On the role of poroelasticity for modeling of stress fields in geothermal reservoirs

Abstract

With growing interest in the safety and environment of our planet, geomathematics as the mathematics related to the “system Earth” finds itself challenged by new problems nearly every day. Some of these problems come from the field of renewable energy resources. Especially geothermics which is concerned with extracting the heat of the Earth’s crust and making it usable for the heat and energy market needs sophisticated mathematical methods to model geothermal reservoirs (see Ilyasov et al. 2010 and the references therein for an overview). One of the quantities which are essential for successful modeling is the stress field of the geothermal reservoir. Changes in the stress field influence the opening and growth of fractures and can also lead to seismic events. For an accurate model, we have to consider the interactions between the pressure of a fluid (water) which is injected into the Earth and the stresses of the rock and soil strata into which this pressurized fluid is pumped.
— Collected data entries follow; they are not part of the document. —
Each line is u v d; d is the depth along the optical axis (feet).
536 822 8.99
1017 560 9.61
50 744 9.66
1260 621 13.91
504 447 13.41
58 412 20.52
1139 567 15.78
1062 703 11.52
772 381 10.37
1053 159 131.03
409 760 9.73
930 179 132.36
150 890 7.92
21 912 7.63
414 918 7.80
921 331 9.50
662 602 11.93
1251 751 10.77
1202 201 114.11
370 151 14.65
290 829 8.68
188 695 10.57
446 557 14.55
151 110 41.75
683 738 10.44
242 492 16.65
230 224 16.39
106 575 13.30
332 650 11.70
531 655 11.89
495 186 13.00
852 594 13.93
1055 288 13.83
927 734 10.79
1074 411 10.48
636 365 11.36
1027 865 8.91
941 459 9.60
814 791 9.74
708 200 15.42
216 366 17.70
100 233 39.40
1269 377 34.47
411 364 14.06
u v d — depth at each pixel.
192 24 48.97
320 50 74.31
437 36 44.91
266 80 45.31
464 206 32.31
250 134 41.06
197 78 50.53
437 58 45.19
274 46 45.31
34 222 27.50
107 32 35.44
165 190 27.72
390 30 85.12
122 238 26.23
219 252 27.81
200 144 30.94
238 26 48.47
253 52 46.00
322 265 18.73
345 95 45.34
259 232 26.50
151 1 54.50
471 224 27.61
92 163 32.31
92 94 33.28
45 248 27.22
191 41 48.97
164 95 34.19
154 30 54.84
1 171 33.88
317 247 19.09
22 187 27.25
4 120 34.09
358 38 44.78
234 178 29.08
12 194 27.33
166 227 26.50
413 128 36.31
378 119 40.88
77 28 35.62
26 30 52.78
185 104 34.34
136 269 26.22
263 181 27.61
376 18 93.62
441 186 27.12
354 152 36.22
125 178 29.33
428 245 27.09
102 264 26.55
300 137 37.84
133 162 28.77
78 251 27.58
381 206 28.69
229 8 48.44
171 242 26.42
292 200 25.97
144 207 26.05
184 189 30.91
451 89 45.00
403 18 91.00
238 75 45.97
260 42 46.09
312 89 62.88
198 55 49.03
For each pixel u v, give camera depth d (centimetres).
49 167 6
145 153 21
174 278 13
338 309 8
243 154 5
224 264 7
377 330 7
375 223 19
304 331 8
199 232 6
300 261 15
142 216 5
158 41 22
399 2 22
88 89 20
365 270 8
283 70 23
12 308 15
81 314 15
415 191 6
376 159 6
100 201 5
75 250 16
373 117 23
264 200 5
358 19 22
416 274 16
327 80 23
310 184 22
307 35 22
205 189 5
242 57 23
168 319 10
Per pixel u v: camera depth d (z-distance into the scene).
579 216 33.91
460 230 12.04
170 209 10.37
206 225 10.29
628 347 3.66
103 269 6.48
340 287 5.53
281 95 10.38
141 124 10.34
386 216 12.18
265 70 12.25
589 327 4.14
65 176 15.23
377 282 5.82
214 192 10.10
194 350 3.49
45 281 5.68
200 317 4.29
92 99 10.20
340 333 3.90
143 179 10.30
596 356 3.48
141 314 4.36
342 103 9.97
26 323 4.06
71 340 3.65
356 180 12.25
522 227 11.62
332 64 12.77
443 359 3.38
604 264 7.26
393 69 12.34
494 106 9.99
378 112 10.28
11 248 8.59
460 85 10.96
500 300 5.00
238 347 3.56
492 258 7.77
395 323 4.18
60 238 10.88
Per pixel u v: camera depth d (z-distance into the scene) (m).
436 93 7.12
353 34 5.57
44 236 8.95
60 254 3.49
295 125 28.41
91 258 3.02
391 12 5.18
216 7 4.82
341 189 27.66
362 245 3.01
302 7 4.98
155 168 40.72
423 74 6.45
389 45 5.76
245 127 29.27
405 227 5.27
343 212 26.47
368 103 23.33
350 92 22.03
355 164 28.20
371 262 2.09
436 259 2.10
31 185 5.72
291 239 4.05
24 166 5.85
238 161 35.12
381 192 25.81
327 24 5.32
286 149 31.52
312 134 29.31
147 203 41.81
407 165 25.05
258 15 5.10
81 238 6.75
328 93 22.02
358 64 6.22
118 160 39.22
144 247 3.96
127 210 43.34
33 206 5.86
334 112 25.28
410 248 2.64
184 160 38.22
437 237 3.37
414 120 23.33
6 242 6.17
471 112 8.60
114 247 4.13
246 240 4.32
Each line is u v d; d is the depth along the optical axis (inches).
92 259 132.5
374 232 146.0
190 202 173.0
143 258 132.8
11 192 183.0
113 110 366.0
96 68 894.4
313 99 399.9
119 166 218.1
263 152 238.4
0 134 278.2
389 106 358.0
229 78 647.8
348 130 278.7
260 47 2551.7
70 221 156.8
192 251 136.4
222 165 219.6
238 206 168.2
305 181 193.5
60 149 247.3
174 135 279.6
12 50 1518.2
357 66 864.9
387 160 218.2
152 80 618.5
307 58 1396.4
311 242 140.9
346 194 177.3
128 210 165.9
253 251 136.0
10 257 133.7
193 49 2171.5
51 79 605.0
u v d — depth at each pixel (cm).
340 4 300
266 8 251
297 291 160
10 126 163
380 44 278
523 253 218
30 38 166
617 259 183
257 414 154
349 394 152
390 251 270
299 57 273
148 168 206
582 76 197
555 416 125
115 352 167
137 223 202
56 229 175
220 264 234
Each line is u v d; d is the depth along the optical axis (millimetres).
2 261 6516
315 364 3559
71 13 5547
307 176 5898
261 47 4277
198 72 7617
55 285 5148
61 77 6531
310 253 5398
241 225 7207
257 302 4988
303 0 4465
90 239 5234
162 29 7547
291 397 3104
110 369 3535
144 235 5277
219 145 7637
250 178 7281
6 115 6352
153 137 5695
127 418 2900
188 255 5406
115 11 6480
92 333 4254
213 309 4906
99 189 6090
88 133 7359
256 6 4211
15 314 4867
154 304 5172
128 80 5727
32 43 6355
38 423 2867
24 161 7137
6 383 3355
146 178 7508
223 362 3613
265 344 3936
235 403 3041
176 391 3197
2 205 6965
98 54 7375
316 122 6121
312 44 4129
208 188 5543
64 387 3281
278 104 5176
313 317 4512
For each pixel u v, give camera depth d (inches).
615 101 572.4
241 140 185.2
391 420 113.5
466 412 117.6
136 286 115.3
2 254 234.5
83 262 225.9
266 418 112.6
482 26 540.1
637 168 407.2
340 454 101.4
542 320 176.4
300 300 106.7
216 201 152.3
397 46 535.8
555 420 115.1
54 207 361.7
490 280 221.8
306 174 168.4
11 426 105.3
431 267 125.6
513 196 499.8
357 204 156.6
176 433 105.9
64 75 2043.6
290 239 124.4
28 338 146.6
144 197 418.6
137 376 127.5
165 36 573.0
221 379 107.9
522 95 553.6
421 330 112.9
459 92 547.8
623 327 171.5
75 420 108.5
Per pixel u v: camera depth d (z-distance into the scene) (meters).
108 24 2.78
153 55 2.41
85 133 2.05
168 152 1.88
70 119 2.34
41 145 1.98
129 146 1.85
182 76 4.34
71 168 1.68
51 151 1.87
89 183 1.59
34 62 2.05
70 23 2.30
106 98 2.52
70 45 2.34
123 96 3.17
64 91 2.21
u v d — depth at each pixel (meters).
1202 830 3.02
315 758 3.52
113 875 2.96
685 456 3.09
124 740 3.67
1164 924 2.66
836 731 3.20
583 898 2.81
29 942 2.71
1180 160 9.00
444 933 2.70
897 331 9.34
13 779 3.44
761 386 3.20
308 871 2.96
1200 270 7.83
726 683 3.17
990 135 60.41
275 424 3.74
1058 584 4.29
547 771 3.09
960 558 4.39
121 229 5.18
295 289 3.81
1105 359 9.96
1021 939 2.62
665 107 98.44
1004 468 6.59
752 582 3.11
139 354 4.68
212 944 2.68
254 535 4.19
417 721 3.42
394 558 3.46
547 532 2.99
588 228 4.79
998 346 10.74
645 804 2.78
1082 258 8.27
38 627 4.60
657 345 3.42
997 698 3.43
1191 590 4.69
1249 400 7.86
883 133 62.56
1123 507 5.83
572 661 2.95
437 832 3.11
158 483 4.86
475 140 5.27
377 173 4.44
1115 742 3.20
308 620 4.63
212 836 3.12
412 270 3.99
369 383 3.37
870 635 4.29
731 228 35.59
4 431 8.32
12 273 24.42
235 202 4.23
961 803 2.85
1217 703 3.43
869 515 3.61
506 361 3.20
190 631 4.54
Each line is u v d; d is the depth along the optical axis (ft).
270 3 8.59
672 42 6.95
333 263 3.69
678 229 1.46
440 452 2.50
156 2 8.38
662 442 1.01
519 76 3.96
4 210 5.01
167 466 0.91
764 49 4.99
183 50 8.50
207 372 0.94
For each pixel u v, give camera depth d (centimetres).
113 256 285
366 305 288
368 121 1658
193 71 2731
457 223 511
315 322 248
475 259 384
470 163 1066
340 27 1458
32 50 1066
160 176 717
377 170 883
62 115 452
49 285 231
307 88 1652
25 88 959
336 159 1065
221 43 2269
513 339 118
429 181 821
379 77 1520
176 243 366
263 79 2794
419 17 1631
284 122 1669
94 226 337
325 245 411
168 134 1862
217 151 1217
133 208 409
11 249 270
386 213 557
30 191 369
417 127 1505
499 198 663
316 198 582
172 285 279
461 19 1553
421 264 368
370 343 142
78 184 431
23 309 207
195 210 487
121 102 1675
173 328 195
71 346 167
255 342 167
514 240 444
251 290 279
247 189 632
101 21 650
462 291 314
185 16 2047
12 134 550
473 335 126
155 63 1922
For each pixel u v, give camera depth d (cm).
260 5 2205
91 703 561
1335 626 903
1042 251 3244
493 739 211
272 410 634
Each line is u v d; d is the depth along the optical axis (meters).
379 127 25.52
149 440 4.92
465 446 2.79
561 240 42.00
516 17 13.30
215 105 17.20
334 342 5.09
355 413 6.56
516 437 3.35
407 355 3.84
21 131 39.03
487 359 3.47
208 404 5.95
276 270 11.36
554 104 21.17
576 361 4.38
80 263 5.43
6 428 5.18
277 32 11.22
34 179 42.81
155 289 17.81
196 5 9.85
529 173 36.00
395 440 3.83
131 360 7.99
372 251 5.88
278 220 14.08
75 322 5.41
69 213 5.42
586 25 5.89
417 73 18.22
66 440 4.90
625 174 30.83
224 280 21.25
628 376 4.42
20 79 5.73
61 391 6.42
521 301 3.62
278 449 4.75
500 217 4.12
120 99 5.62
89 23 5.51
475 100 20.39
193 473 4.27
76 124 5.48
In 1966, J. Geertsma introduced the term poroelasticity for the description of these interactions (Wang 2000). In this paper, we will give a short geomathematical introduction and survey into the field of poroelasticity. After the derivation of the basic partial differential equations for consolidation processes, we will discuss existence and uniqueness of weak solutions. Moreover, we will establish boundary integral equations and introduce a numerical solution scheme based on these boundary integral equations.